* _READING TEXT_:
- - -

XTERRA Zen Master Tamara Tabeek
It’s impossible to spend time with two-time XTERRA age-group World Champ and 2016 XTERRA Pan Am Champ, Tammy Tabeek, without feeling a bit like a Padawan. Talking with her is like spending time with a master – which of course she is.
Tabeek has been an athlete for over 45 years, starting off-road motorcycling as a kid and playing softball and basketball in high school. She found mountain biking in her twenties.
“In 1987 I worked for a guy and he was like, 'Tam, you grew up off-road motorcycling. You gotta try mountain biking.’”
Together, they went to North Park Cycling Tunes in San Diego where Tabeek bought her first bike – a blue Miyata Valley Runner. It was $674 and she would pay for it over the next year in fifty-dollar installments.
Next, they went to Mission Trails, a popular place to hike and mountain bike in the hills east of San Diego.
“I was like, ‘Holy smokes this is just like riding a motorcycle," says Tabeeek. “Except you’re pedaling.”

- - -

* _MATERIAL_:

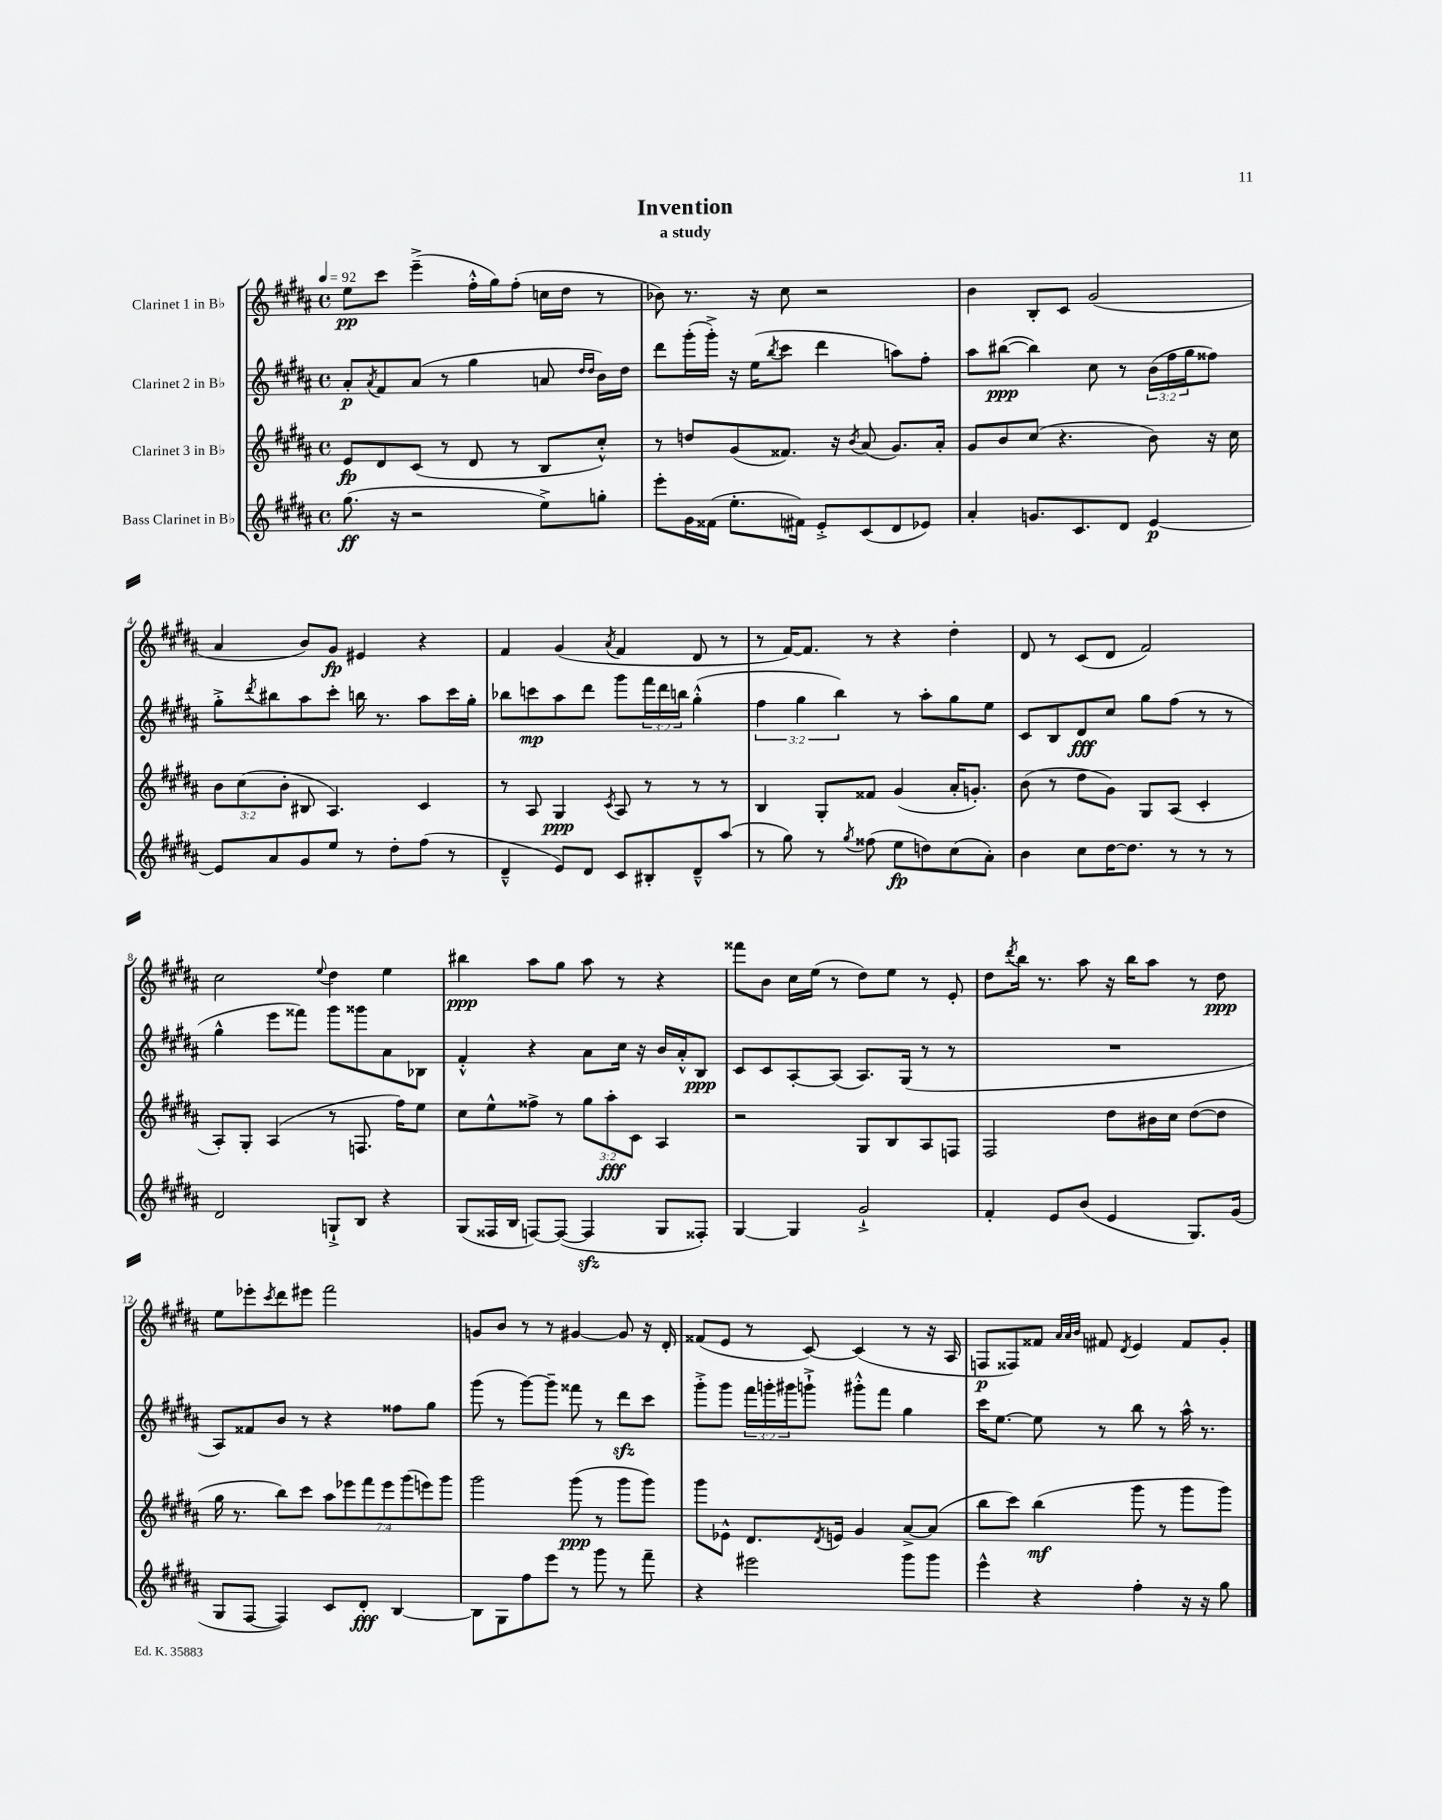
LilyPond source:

\header { title = "Invention" subtitle = "a study" }
<<
\new StaffGroup <<
\new Staff = "s0" \with { instrumentName = "Clarinet 1 in Bb" } {
    \clef treble \key b \major \defaultTimeSignature \time 4/4 \tempo 4 = 92
    e''8\pp cis'''8 e'''4--->( fis''16-.-^ gis''16) fis''8-.( c''16 dis''16 r8 |
    bes'8) r8. r16 cis''8 r2 |
    b'4 b8-. cis'8 gis'2( |
    ais'4 b'8) gis'8\fp eis'4 r4 |
    fis'4 gis'4( \acciaccatura { ais'8 } fis'4 dis'8 r8 |
    r8 fis'16~) fis'8. r8 r4 dis''4-. |
    dis'8 r8 cis'8( dis'8 fis'2) |
    cis''2 \appoggiatura { e''8 } dis''4 e''4 |
    bis''4\ppp ais''8 gis''8 ais''8 r8 r4 |
    fisis'''8 b'8 cis''16 e''16( r8 dis''8) e''8 r8 e'8-. |
    dis''8 \acciaccatura { dis'''8 } b''16 r8. ais''8 r16 b''16 ais''8 r8 dis''8\ppp |
    e''8 ees'''8-. \acciaccatura { cis'''8 } dis'''8 eis'''8 fis'''2 |
    g'8 b'8 r8 r8 gis'4~ gis'8 r16 dis'16-. |
    fisis'8( e'8 r8 cis'8~) cis'4( r8 r16 ais16 |
    f8\p fisis8) fisis'8 \grace { ais'32 ais'32 b'32 } fis'8 \acciaccatura { dis'8 } e'4 fis'8 gis'8-. \bar "|." |
}
\new Staff = "s1" \with { instrumentName = "Clarinet 2 in Bb" } {
    \clef treble \key b \major \defaultTimeSignature \time 4/4 \override Staff.TupletNumber.text = #tuplet-number::calc-fraction-text
    ais'8-.\p \acciaccatura { ais'8 } fis'8 ais'8( r8 gis''4 a'8 \grace { dis''16 dis''16 } b'16) dis''16 |
    dis'''8 gis'''16-.( gis'''16-.->) r16 e''16( \acciaccatura { b''8 } cis'''8 dis'''4 a''8) fis''8-. |
    ais''8 bis''8~\ppp( bis''4) cis''8 r8 \tuplet 3/2 { b'16( fis''16 gis''16 } fisis''8) |
    gis''8-.-> \acciaccatura { dis'''8 } bis''8 ais''8 cis'''8-. b''16 r8. ais''8 cis'''16 gis''16-. |
    bes''8 c'''8\mp ais''8 dis'''8 gis'''8 \tuplet 3/2 { fis'''16 dis'''16 b''16 } gis''4-.-^( |
    \tuplet 3/2 { fis''4 gis''4 b''4) } r8 ais''8-. gis''8 e''8 |
    cis'8 b8 dis'8\fff cis''8 gis''8 fis''8( r8 r8 |
    gis''4-^ e'''8 fisis'''8) gis'''8 gisis'''8 ais'8 bes8 |
    fis'4-.-^ r4 ais'8 cis''16 r16 b'16 ais'16-.-^ b8\ppp |
    cis'8 cis'8 ais8~-. ais8( ais8.) gis16( r8 r8 |
    R1 |
    ais8) fisis'8 b'8 r8 r4 fisis''8 gis''8 |
    gis'''8( r8 gis'''8~) gis'''8-- fisis'''8 r8 dis'''8\sfz cis'''8 |
    gis'''8-.-> gis'''8 \tuplet 3/2 { fis'''16 g'''16-. gis'''16 } g'''8-!-> gis'''8-.-^ fis'''8 gis''4 |
    cis'''16 e''8.~ e''8 r8 b''8 r8 ais''16-^ r8. \bar "|." |
}
\new Staff = "s2" \with { instrumentName = "Clarinet 3 in Bb" } {
    \clef treble \key b \major \defaultTimeSignature \time 4/4 \override Staff.TupletNumber.text = #tuplet-number::calc-fraction-text
    e'8\fp dis'8 cis'8( r8 dis'8 r8 b8 cis''8-.-^) |
    r8 d''8 gis'8( fisis'8.) r16 \acciaccatura { b'8 } ais'8( gis'8.) ais'16-. |
    gis'8 b'8 cis''8( r4. b'8) r16 cis''16 |
    \tuplet 3/2 { b'8 cis''8( b'8-. } bis8 ais4.) cis'4 |
    r8 ais8 gis4\ppp \acciaccatura { cis'8 } ais8 r8 r8 r8 |
    b4 gis8-. fisis'8 gis'4( ais'16-. g'8.-.) |
    b'8( r8 dis''8 gis'8) gis8 ais8( cis'4-. |
    ais8-.) gis8-. ais4( r8 f8. fis''16) e''8 |
    cis''8 e''8-^ fisis''8-> r8 \tuplet 3/2 { gis''8 ais''8-.\fff cis'8 } ais4 |
    r2 gis8 b8 ais8 f8 |
    fis2 dis''8 bis'16 cis''16 dis''8~( dis''8 |
    gis''16 r8. b''8) cis'''8 \tuplet 7/4 { ais''8 ees'''8 fis'''8 ees'''8 gis'''8( e'''8) gis'''8 } |
    gis'''2 gis'''8\ppp( r8 gis'''8 gis'''8) |
    gis'''8 ees'8-^ dis'8. \acciaccatura { dis'8 } e'16 gis'4 ais'8~-> ais'8( |
    b''8 cis'''8) b''4\mf( gis'''8 r8 gis'''8 gis'''8) \bar "|." |
}
\new Staff = "s3" \with { instrumentName = "Bass Clarinet in Bb" } {
    \clef treble \key b \major \defaultTimeSignature \time 4/4
    gis''8.\ff( r16 r2 e''8->) g''8-. |
    e'''8-. gis'16 fisis'16( e''8.-. fis'16) e'8-.-> cis'8( dis'8 ees'8) |
    ais'4-. g'8. cis'8. dis'8 e'4~\p |
    e'8 ais'8 gis'8 e''8 r8 dis''8-. fis''8( r8 |
    dis'4---^ e'8) dis'8 cis'8 bis8-. dis'8---^ ais''8( |
    r8 gis''8) r8 \acciaccatura { gis''8 } fisis''8( e''8\fp d''8) cis''8( ais'8-.) |
    b'4 cis''8 dis''16~ dis''8. r8 r8 r8 |
    dis'2 g8-!-> b8 r4 |
    gis8( fisis16 b16 f8~) f8~( f4\sfz gis8 fisis8-.) |
    gis4~ gis4 gis'2-!-> |
    fis'4-. e'8 b'8( e'4 gis8.) gis'16( |
    gis8 fis8~ fis4) cis'8 dis'8-.\fff b4~ |
    b8 gis8 fis''8 e'''8 r8 gis'''8 r8 fis'''8-- |
    r4 eis'''2 gis'''8 gis'''8 |
    e'''4-^ r4 fis''4-. r16 r16 gis''8 \bar "|." |
}
>>
>>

- - -

* _OBJECTIVES_:
1 - In the Tamara Tabeek profile, what model was the first bike she bought?
2 - Pick up the Tamara Tabeek profile after its final sentence and keep writing it.

* _RESPONSES TO THE EXERCISE_:
1 - A blue Miyata Valley Runner.

2 -
It wasn’t long before Tabeek began competing in both mountain and road races.
“I was full bore,” she admits. “I became a professional mountain biker and downhill racer. By the time I was competing in masters races on the downhill circuit, I had two world titles.”
And yet, this full-bore, self-described jock credits meditation for her positive outlook and ability to balance a busy job, training, and life.
“My job is super demanding with people wanting stuff yesterday. It’s running and gunning all the time. In order to keep a level of sanity, I meditate. It’s crucial because my head gets a little too busy - and not always with the information I need to hear.”
Tabeek was introduced to meditation by her close friends Dr. Simon Marshall and two-time XTERRA World Champion, Lesley Paterson.
Perhaps this is a well-deserved payback, because it was Tabeek who taught Paterson how to mountain bike.
“Simon and I have been friends for about 20 years,” says Tabeek. “When he brought Les to the states, he told me she wanted to learn how to mountain bike. At that time, I was riding mountain bikes professionally and I was running a business with my ex-husband. I was like, oh jeez, I’m right in the throes of my career and I have to teach somebody?”
Tabeek laughs. “Instantaneously, we became best friends.”
And as these things go, it was Paterson who nudged Tabeek away from her focus on mountain biking and encouraged her to try XTERRA off-road triathlons.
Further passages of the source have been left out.